Enclosure Y: Letter from Charles Cotesworth Pinckney, 2 November 1790
Y.
Having been requested to relate all that I know of General Greene’s connection with the late John Banks and Company and to declare, how far interested he was in their speculations, and having acquired, in my professional line, a considerable knowledge of their affairs, I think myself bound to give the following information.
In the summer or autumn of the year 1782, John Banks, and some other merchants purchased of Messrs Neucomen and Collet, Harris and Blackford, and Mr. McWhan, a very considerable quantity of goods, on speculation. The British troops evacuated this State, in the month of December 1782, and Mr.
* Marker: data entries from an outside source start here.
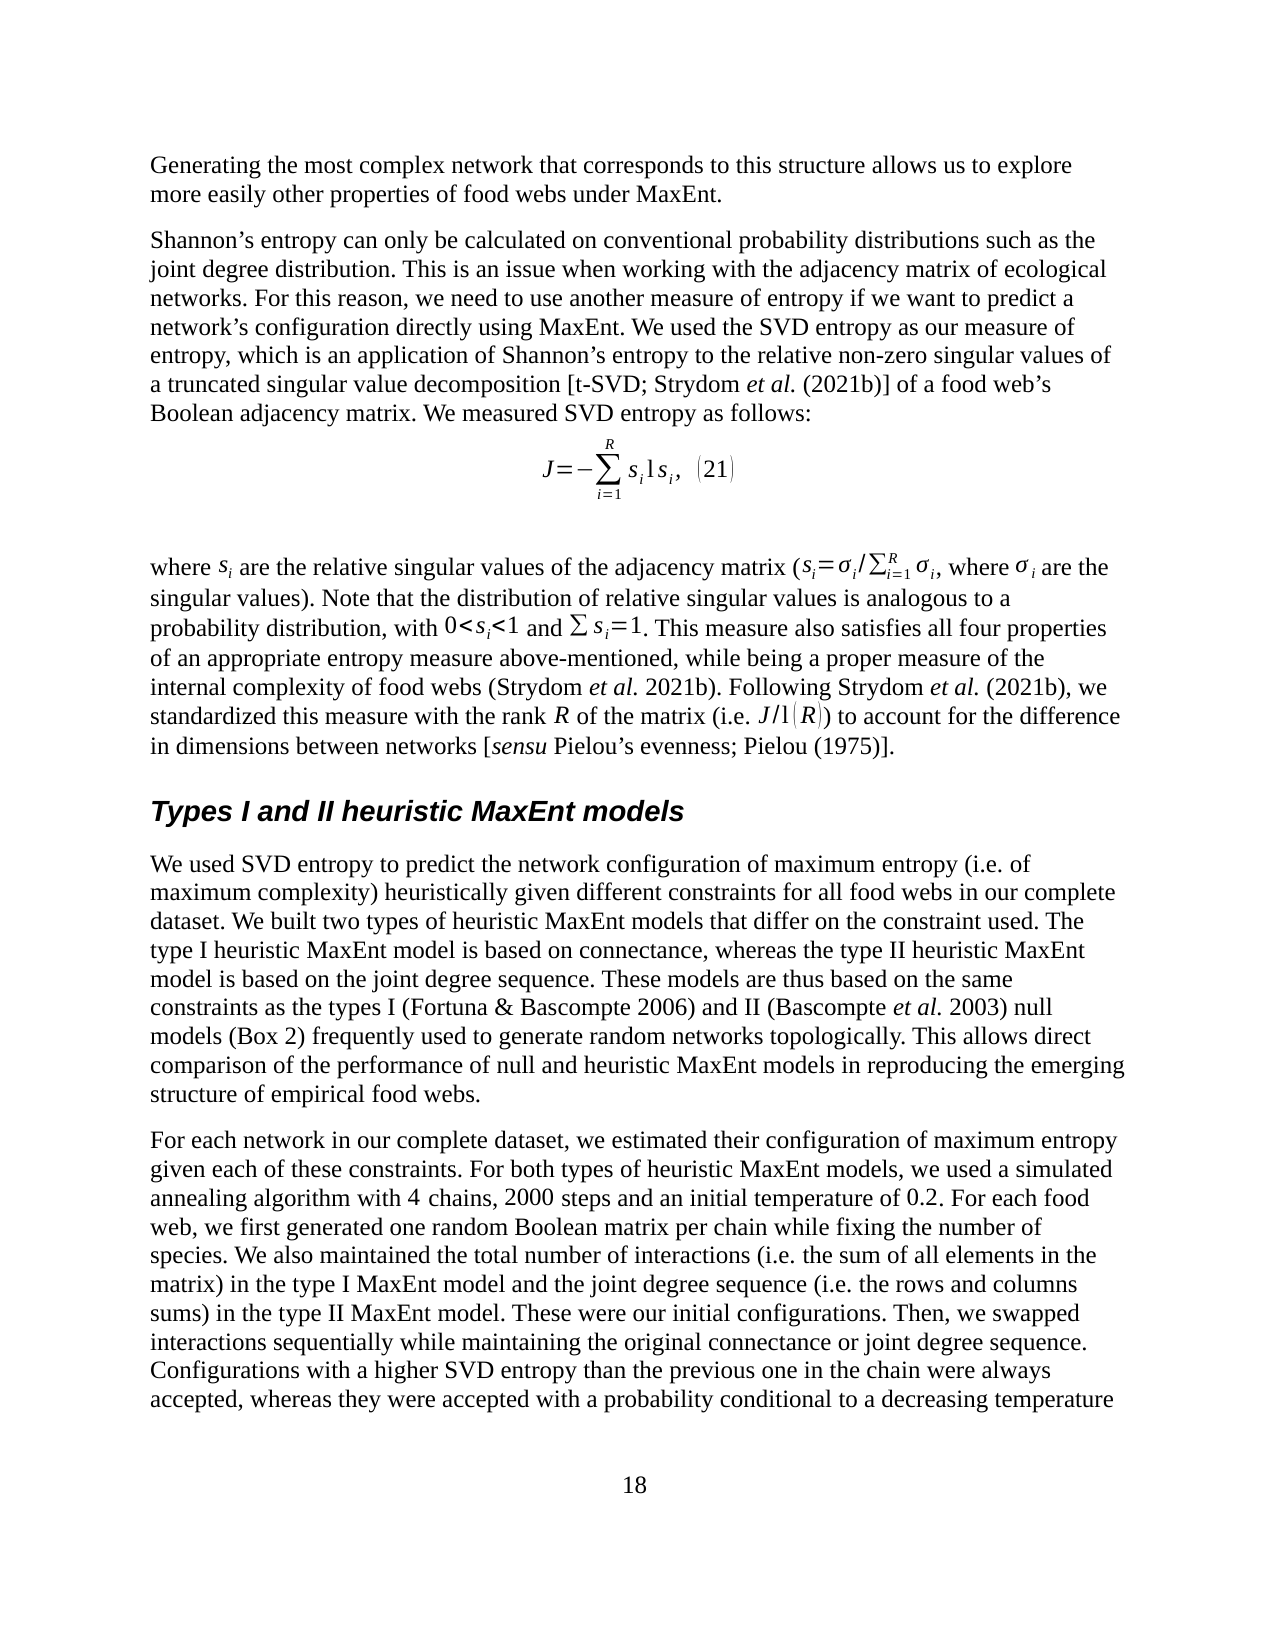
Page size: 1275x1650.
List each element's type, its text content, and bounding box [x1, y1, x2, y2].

text Generating the most complex network that corresponds to this structure allows us to explore more easily other properties of food webs under MaxEnt. [150, 150, 1125, 207]
text We used SVD entropy to predict the network configuration of maximum entropy (i.e. of maximum complexity) heuristically given different constraints for all food webs in our complete dataset. We built two types of heuristic MaxEnt models that differ on the constraint used. The type I heuristic MaxEnt model is based on connectance, whereas the type II heuristic MaxEnt model is based on the joint degree sequence. These models are thus based on the same constraints as the types I (Fortuna & Bascompte 2006) and II (Bascompte et al. 2003) null models (Box 2) frequently used to generate random networks topologically. This allows direct comparison of the performance of null and heuristic MaxEnt models in reproducing the emerging structure of empirical food webs. [150, 849, 1125, 1107]
subtitle Types I and II heuristic MaxEnt models [150, 794, 1125, 827]
text For each network in our complete dataset, we estimated their configuration of maximum entropy given each of these constraints. For both types of heuristic MaxEnt models, we used a simulated annealing algorithm with chains, steps and an initial temperature of . For each food web, we first generated one random Boolean matrix per chain while fixing the number of species. We also maintained the total number of interactions (i.e. the sum of all elements in the matrix) in the type I MaxEnt model and the joint degree sequence (i.e. the rows and columns sums) in the type II MaxEnt model. These were our initial configurations. Then, we swapped interactions sequentially while maintaining the original connectance or joint degree sequence. Configurations with a higher SVD entropy than the previous one in the chain were always accepted, whereas they were accepted with a probability conditional to a decreasing temperature [150, 1125, 1125, 1413]
text Shannon’s entropy can only be calculated on conventional probability distributions such as the joint degree distribution. This is an issue when working with the adjacency matrix of ecological networks. For this reason, we need to use another measure of entropy if we want to predict a network’s configuration directly using MaxEnt. We used the SVD entropy as our measure of entropy, which is an application of Shannon’s entropy to the relative non-zero singular values of a truncated singular value decomposition [t-SVD; Strydom et al. (2021b)] of a food web’s Boolean adjacency matrix. We measured SVD entropy as follows: [150, 225, 1125, 427]
text where are the relative singular values of the adjacency matrix (, where are the singular values). Note that the distribution of relative singular values is analogous to a probability distribution, with and . This measure also satisfies all four properties of an appropriate entropy measure above-mentioned, while being a proper measure of the internal complexity of food webs (Strydom et al. 2021b). Following Strydom et al. (2021b), we standardized this measure with the rank of the matrix (i.e. ) to account for the difference in dimensions between networks [sensu Pielou’s evenness; Pielou (1975)]. [150, 549, 1125, 760]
Banks, very soon after the evacuation, became contractor to the American troops. Subsequent to this period, Mr. Banks and his partners, being unable, (as I have been informed, and believe) both to continue their supplies to the army, and to discharge their engagements with the merchants, from whom they had purchased the goods abovementioned; and, being pressed by them, either to comply with their engagements, or to give security if they were indulged with a farther credit, had recourse to General Greene, and prevailed on him to guarantee the payment of some of their debts, particularly, those to Neucomen and Collet, and Harris and Blackford.
John Banks and Company having failed to discharge their debts, the General was called on to fulfil his guarantee. On the course of his enquiry into the affairs of the debtors, he was informed, that Mr. Ferrie had an interest therein—That he had been concerned in the purchases, and that he had drawn out of the stock, as his proportion of profits, a large debt due to the concern, from Messrs. Pierce, White, and Call, which debts he had negociated for lands on Savannah river.
On this information, the General, in his life-time, filed his Bill in Equity against Mr. Ferrie; but, the suit abating by his death, his executrix and executors revived it. To this Bill, Mr. Ferrie put in his answers; I was his solicitor, and united with the late Mr. Drayton47 as his counsellor. Mr. Ferrie, in his defence, availed himself of every possible advantage. He obtained from the Court of Chancery, commissions for the examination of witnesses, in various parts of America. He produced a number of extracts from the books of John Banks and Company; and a number of extracts of letters to and from them. He had assisted Banks, in the purchase of the goods, and had been instrumental in his obtaining credit. He had kept the books of the Company. He appeared to me, to have known all the concerns of the Company, most intimately and minutely. And had General Greene been concerned in the speculation, I think he must have known it, and knowing it, I am sure, he would have made it known. He was under no obligation whatever, to conceal it. He was put at defiance, by the suit, and, could he have proved it, he would have been successful in his defence. But he neither produced one tittle of evidence, or deduced a single circumstance to shew, that the General had, in any manner, been concerned in the purchase. The consequence of which was, that the Bill was sustained, the lands were decreed to be sold, and, after defraying the expenses of the suit, and discharging the money due on a mortgage, which had been given by a prior owner, the balance of the sale was directed to be paid over into the hands of the complainants, towards an indemnification of the General.
Given under my hand, this second day of November 1790.
Charles Cotesworth Pinckney.
47. William Drayton had died on May 18, 1790.